Replacing Text in pdf file

hashmatkhattak · July 8, 2014, 1:51am

try

{

// Here I want to to load Xml

File fXmlFile = new File("C:\\Users\\Sath Tech\\Desktop\\data.xml");

com.aspose.pdf.Document pdfDocument = new com.aspose.pdf.Document("C:\\Users\\Sath Tech\\Desktop\\Onepager.pdf");

DocumentBuilderFactory dbFactory = DocumentBuilderFactory.newInstance();

javax.xml.parsers.DocumentBuilder dBuilder = dbFactory.newDocumentBuilder();

org.w3c.dom.Document doc = dBuilder.parse(fXmlFile);

doc.getDocumentElement().normalize();

org.w3c.dom.NodeList nList = doc.getElementsByTagName("fileSegments");

Map map = new java.util.HashMap();

for (int temp = 0; temp < nList.getLength(); temp++)

{

org.w3c.dom.Node nNode = nList.item(temp);

//System.out.println("\nCurrent Element :" + nNode.getNodeName());

if (nNode.getNodeType() == org.w3c.dom.Node.ELEMENT_NODE)

{

org.w3c.dom.Element eElement = (org.w3c.dom.Element)nNode;

String source = eElement.getElementsByTagName("source").item(0).getTextContent();

String translation = eElement.getElementsByTagName("translation").item(0).getTextContent();

com.aspose.pdf.TextFragmentAbsorber textFragmentAbsorber = new com.aspose.pdf.TextFragmentAbsorber(source);

//accept the absorber for first page of document

pdfDocument.getPages().accept(textFragmentAbsorber);

//get the extracted text fragments into collection

com.aspose.pdf.TextFragmentCollection textFragmentCollection = textFragmentAbsorber.getTextFragments();

//get first occurrence of text and replace

com.aspose.pdf.TextFragment textFragment = textFragmentCollection.get_Item(1);

//update text and other properties

textFragment.setText(translation);

// save updated PDF file

}

pdfDocument.save("C:\\Users\\Sath Tech\\Desktop\\Text_Updated.pdf");

}

catch (Exception ex)

{

System.out.println(ex.getMessage());

}

tilal.ahmad · July 9, 2014, 12:48am

Hi Hashmat,

Thanks for your inquiry. After initial investigation we have fount that your source text(XML file) has different formatting than text in PDF file, so API is not searching the text. E.g.

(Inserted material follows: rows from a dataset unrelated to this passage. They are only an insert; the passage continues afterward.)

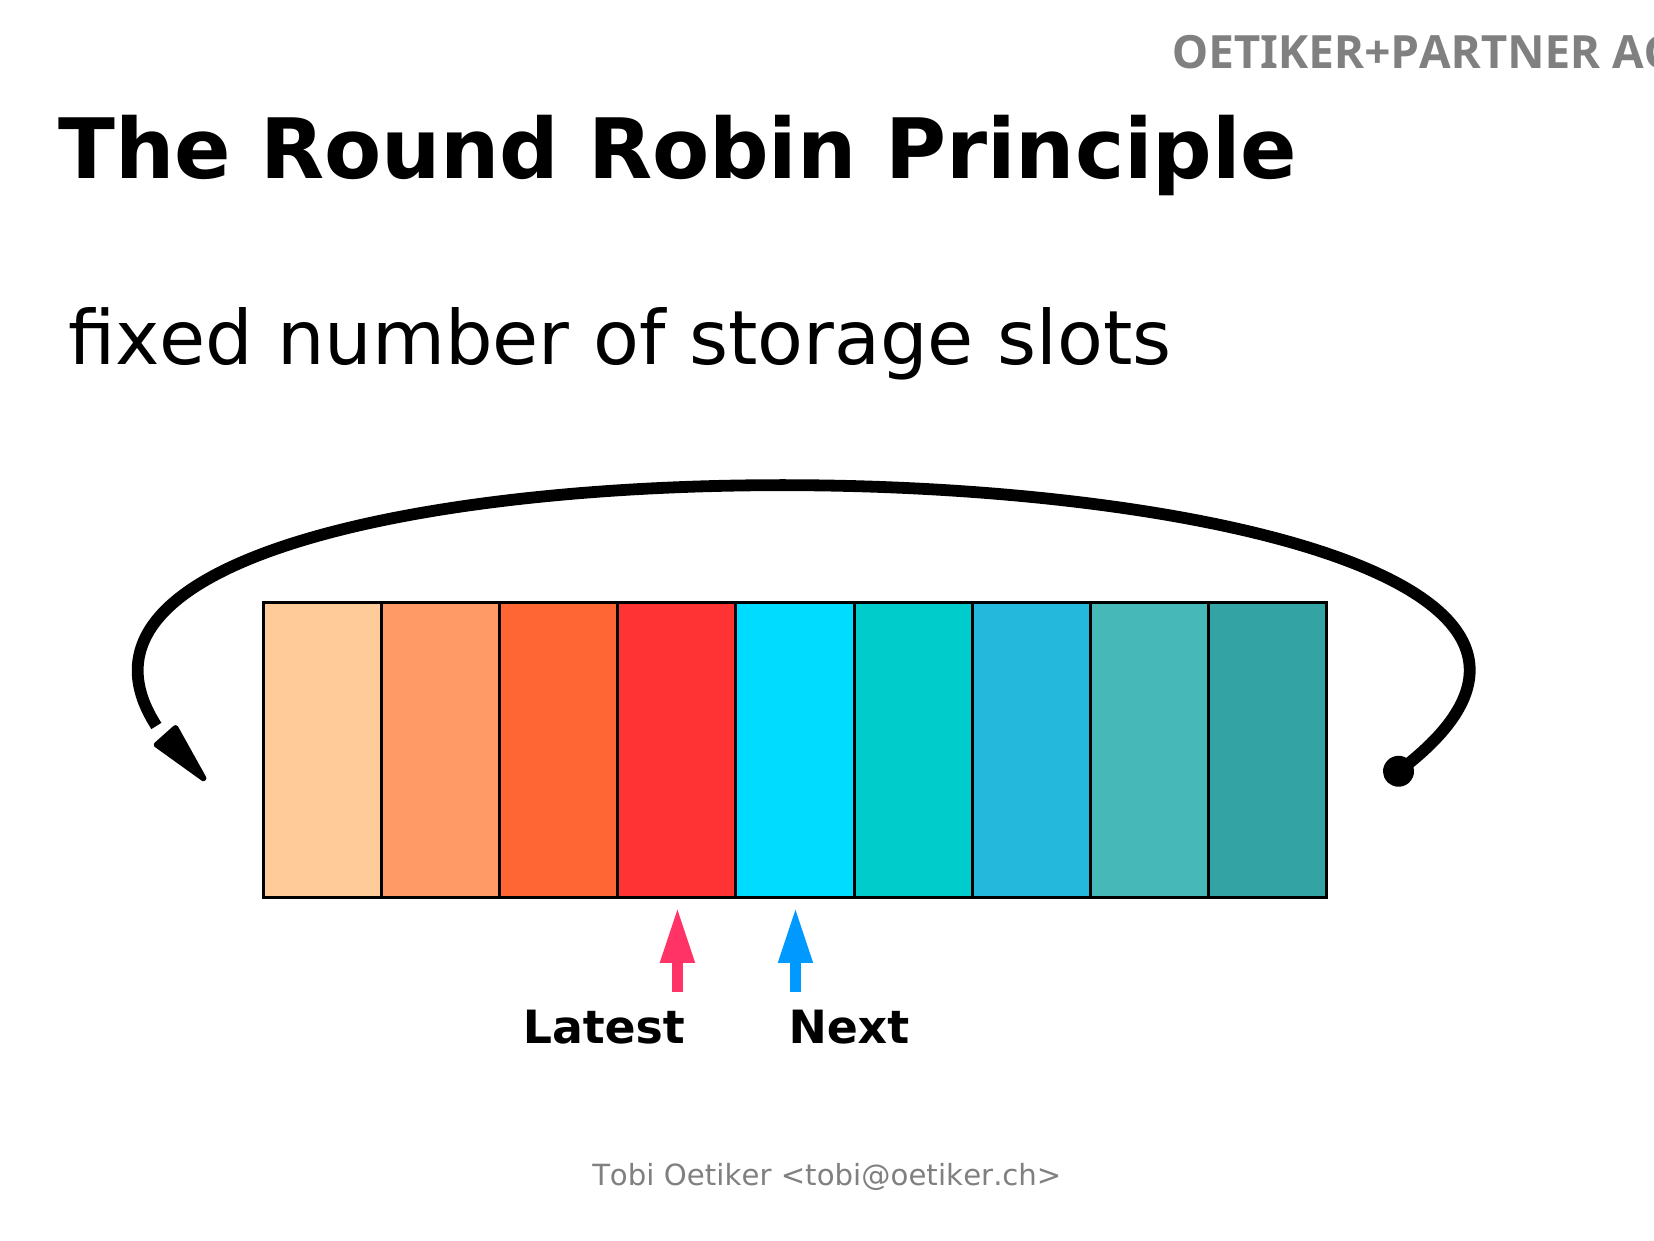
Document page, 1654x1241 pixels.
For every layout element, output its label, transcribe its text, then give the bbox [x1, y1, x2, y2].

text_box Latest [506, 992, 702, 1064]
text_box [263, 602, 1327, 898]
list fixed number of storage slots [50, 295, 1571, 1099]
title The Round Robin Principle [59, 75, 1607, 225]
text_box Next [772, 992, 926, 1064]
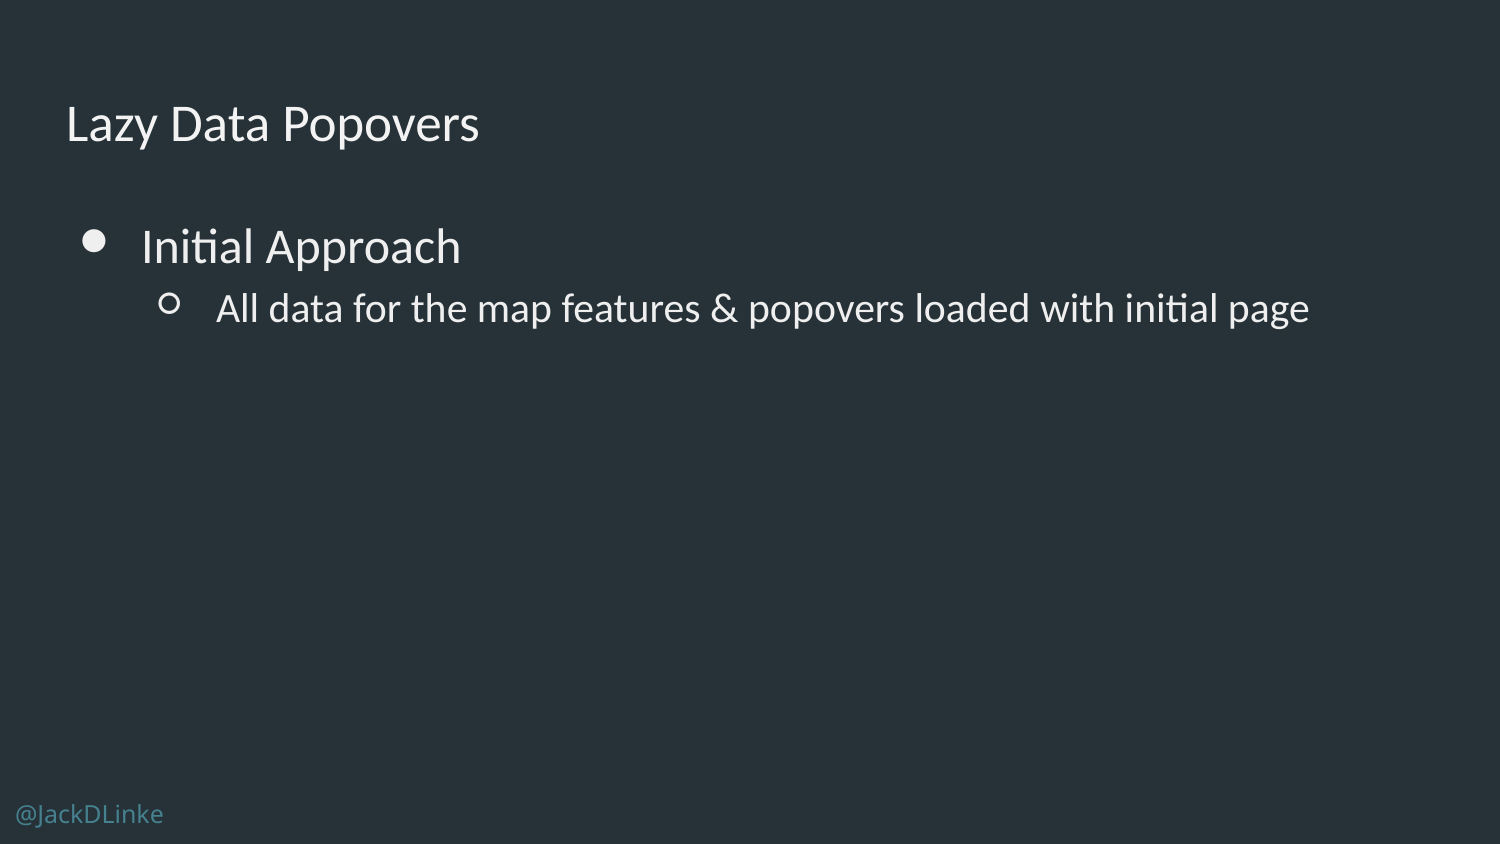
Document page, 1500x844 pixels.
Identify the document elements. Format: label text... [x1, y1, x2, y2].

title Lazy Data Popovers [51, 72, 1449, 167]
list Initial Approach All data for the map features & popovers loaded with initial page [51, 189, 1449, 750]
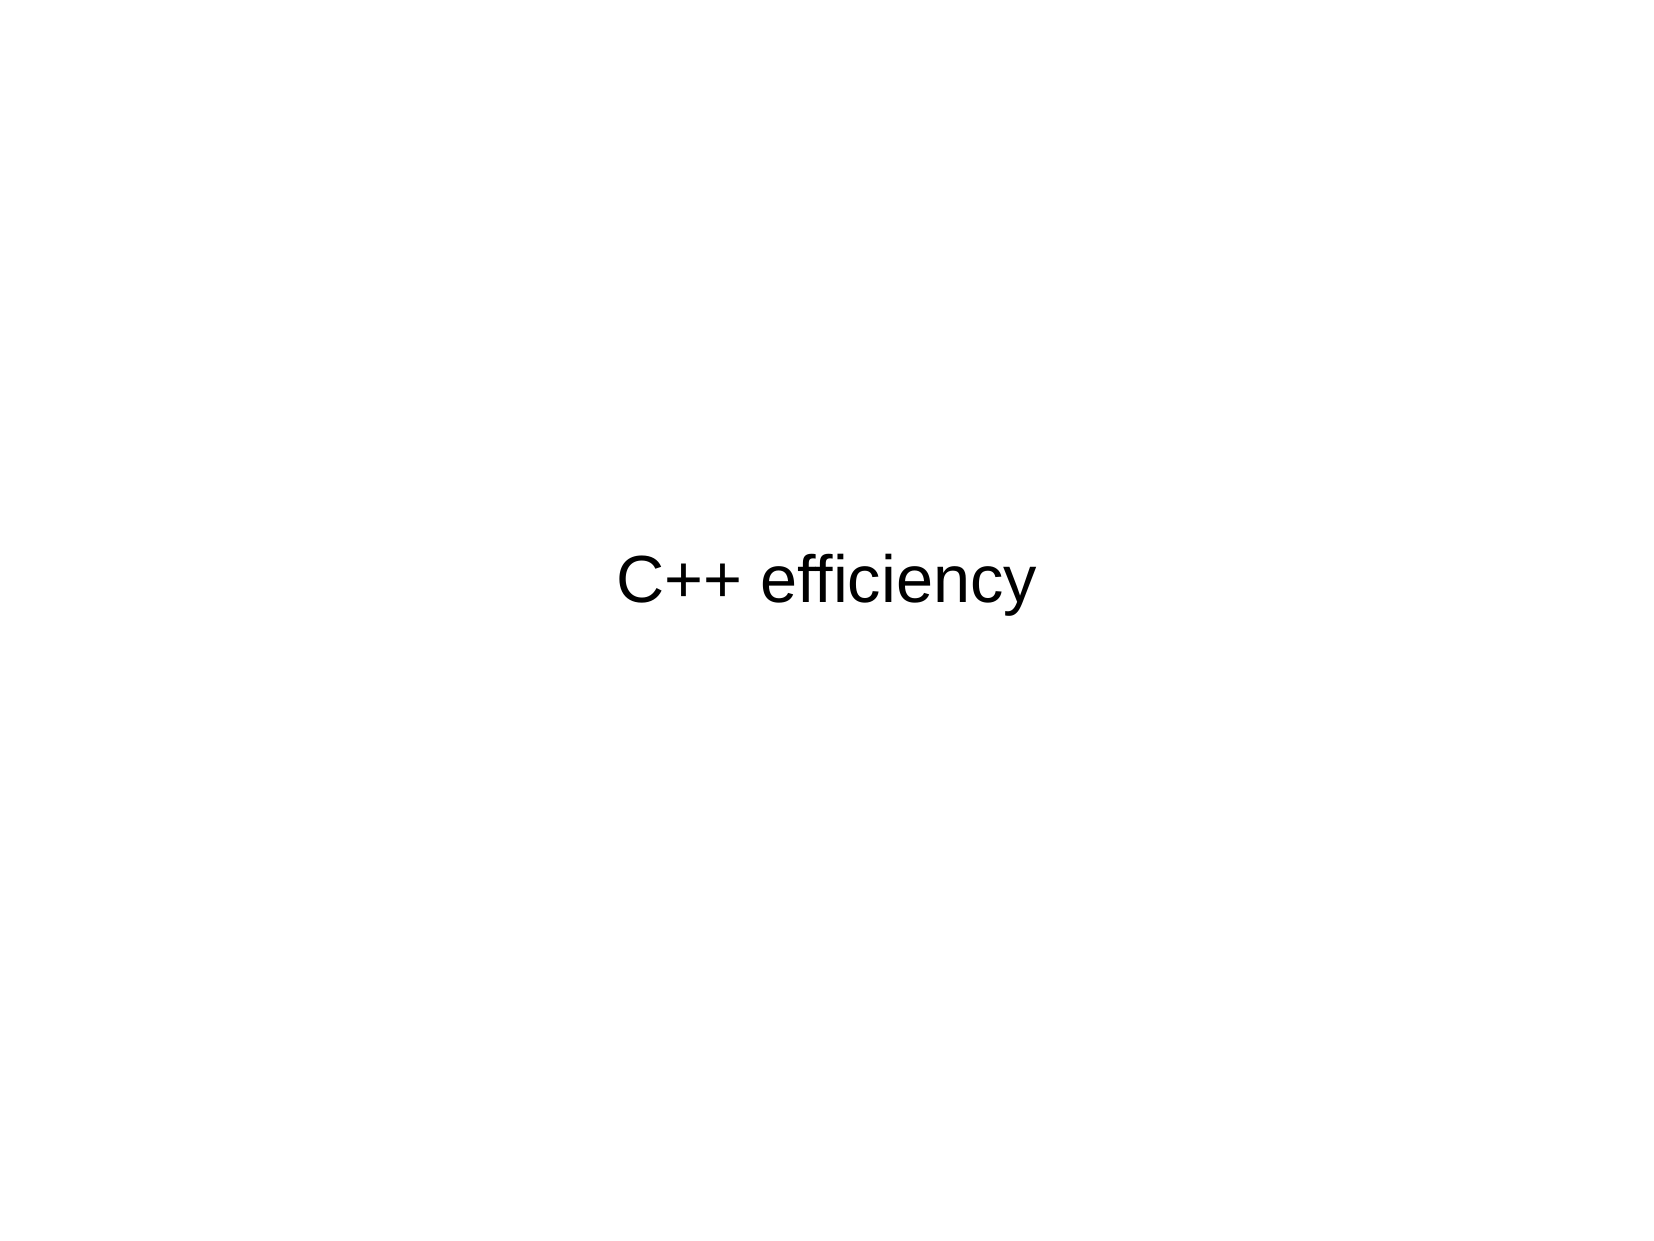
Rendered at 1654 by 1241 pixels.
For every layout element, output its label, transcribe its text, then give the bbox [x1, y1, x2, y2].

subtitle C++ efficiency [82, 49, 1571, 1109]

XML source text(single line): RESUME LT COL ® MUSSARAT NAEEM
PDF text(two lines): RESUME
LT COL ® MUSSARAT NAEEM

We have logged the issue as PDFNEWJAVA-34312 in our issue tracking system for further investigation and resolution. We will keep you updated about the issue resolution progress.

We are sorry for the inconvenience caused.

Best Regards,